Passage fourni:
********************
Bon sang Martine,
Ce que tu dis, sur le manque de rebond, si ce n'est celui de rallumer la lampe à deux heures pour noter un début de poème... c'est tout sauf des "conneries nulles"! Ou alors je suis aussi "connement nulle" que toi... ce qui ne me dérange pas d'ailleurs. Je te lis souvent et tes conneries nulles me font toujours beaucoup de bien et sont toujours empruntes de sagesse et d'une douce folie.
Tes mots me parlent.. Ce décalage... même avec ta meilleure amie... je connais ça aussi. La difficulté à rebondir, s'investir, faire des projets... Pour l'instant, je n'ai pas d'énergie... Il y a des projets qui m'inspirent, des valeurs que je veux défendre, peut-être même plus qu'avant. Mais les seuls engagements qui parlent encore à mon cœur sont ceux qui impliquent de se mouiller humainement. De faire tomber les masques. De se montrer authentique... Même au quotidien, je ne supporte plus les conversations pour ne rien dire, sur la pluie et le beau temps... J'ai envie de sentir, quand je parle à mes proches, qu'il n'y a rien de superflu, pas de faux semblants. Qu'ils ont conscience comme moi que chaque minute compte...
********************
Consigne: Poursuis la lettre adressée à Martine à partir de sa dernière phrase, dans le même ton.

Coordonnées des points clés:
********************
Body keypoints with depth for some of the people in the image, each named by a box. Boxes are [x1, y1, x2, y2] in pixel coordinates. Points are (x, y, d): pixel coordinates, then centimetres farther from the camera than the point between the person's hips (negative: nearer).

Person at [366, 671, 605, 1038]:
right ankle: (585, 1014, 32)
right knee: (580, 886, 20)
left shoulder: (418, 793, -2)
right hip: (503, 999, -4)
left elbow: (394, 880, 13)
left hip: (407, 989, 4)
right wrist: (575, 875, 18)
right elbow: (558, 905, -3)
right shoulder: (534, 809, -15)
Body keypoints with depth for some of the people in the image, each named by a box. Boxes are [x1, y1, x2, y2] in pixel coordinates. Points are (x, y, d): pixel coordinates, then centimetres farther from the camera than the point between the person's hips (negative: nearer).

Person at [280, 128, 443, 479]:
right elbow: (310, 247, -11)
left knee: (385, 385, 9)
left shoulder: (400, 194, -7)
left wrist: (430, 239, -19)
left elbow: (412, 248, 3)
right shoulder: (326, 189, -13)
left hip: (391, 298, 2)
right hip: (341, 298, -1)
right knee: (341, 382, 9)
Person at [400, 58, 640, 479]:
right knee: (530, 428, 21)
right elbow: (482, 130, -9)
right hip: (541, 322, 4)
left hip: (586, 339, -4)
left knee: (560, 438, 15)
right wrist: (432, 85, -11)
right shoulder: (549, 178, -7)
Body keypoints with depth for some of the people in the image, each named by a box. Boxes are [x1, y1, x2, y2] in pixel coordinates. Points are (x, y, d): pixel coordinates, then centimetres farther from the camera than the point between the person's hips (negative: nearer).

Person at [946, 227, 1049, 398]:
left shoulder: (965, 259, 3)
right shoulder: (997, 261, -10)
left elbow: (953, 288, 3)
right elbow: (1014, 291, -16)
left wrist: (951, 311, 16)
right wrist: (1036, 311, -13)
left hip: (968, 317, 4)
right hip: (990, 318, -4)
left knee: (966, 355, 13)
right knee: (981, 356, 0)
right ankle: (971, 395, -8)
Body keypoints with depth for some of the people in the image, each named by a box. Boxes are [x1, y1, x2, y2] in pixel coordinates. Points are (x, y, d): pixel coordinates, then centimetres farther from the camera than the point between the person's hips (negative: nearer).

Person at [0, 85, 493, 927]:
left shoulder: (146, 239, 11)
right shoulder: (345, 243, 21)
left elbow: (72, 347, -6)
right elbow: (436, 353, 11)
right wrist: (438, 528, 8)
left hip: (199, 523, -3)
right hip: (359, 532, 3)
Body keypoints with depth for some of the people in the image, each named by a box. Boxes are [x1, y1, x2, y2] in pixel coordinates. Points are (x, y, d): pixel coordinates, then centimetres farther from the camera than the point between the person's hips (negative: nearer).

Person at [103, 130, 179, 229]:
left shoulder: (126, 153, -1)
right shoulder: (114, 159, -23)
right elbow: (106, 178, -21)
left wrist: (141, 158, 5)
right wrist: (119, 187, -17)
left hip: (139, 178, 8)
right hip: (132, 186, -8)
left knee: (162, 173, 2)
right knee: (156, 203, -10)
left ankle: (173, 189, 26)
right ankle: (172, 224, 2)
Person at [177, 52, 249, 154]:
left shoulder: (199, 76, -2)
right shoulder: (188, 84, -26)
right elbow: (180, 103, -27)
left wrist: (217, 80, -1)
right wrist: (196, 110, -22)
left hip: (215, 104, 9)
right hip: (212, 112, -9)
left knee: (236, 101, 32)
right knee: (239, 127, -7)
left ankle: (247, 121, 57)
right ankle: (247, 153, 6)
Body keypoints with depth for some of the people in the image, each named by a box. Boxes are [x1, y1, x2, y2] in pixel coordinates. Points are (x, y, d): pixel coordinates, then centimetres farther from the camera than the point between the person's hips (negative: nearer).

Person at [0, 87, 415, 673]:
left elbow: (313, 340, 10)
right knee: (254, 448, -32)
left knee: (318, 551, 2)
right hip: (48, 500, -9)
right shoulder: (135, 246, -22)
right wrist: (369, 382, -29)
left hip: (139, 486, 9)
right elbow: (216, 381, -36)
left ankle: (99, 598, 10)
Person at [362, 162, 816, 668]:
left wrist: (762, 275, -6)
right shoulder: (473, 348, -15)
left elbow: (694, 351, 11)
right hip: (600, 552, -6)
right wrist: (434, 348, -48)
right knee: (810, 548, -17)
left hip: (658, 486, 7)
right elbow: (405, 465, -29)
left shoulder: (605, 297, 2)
********************
Résultat de l'exercice:
Les projets, les conversations un peu futiles... avant... je pouvais m'y confronter. Car lui n'était pas superflu, ni futile... Ce qu'il y avait entre nous non plus... Alors, peu importe: d'être entourée de faux semblants, de désirs illusoires... Peu importe d'avoir l'impression, soi-même, de jouer un rôle par moment. De faire le caméléon. Peu importe, quand on vit intimement, intensément, quelque chose qui compte. Quand on sait qu'il existe au moins une personne, qui nous voit. Qui nous voit vraiment. Qui sait les larmes derrière les rires et la ténacité de l'optimisme derrière les pleurs et les angoisses.
C'est dur, cette exigence. Que j'ai toujours eu mais qui d'un coup se fait plus pressente, impérieuse. Cette exigence de "tomber les masques". Autour de moi, je vois tellement de paroles, de projets superflus, de paraître... Mais je ne peux blâmer personne, car vivre ainsi, "à nu", à chaque instant, demande un courage que moi-même je n'ai pas en ce moment. Du moins pas face aux autres... Et pourtant, l'authenticité, c'est la seule chose qui me semble encore avoir de l'importance.
Du coup, oui, rester seule me donne l'impression de ne pas faire semblant. De ne pas me renier... Mais c'est une cachette dans laquelle je ne pourrai pas rester éternellement, je le sais bien. Pour l'instant, j'y reste car en sortir serait me faire violence. Parce que: pas d'envies... Pas envie de me projeter, d'organiser, de me bouger... Pas envie de faire... Envie d'"Etre". Oui. Peut-être. Sans doutes... Et donc? Pour "Etre", que faut-il "faire"? Justement?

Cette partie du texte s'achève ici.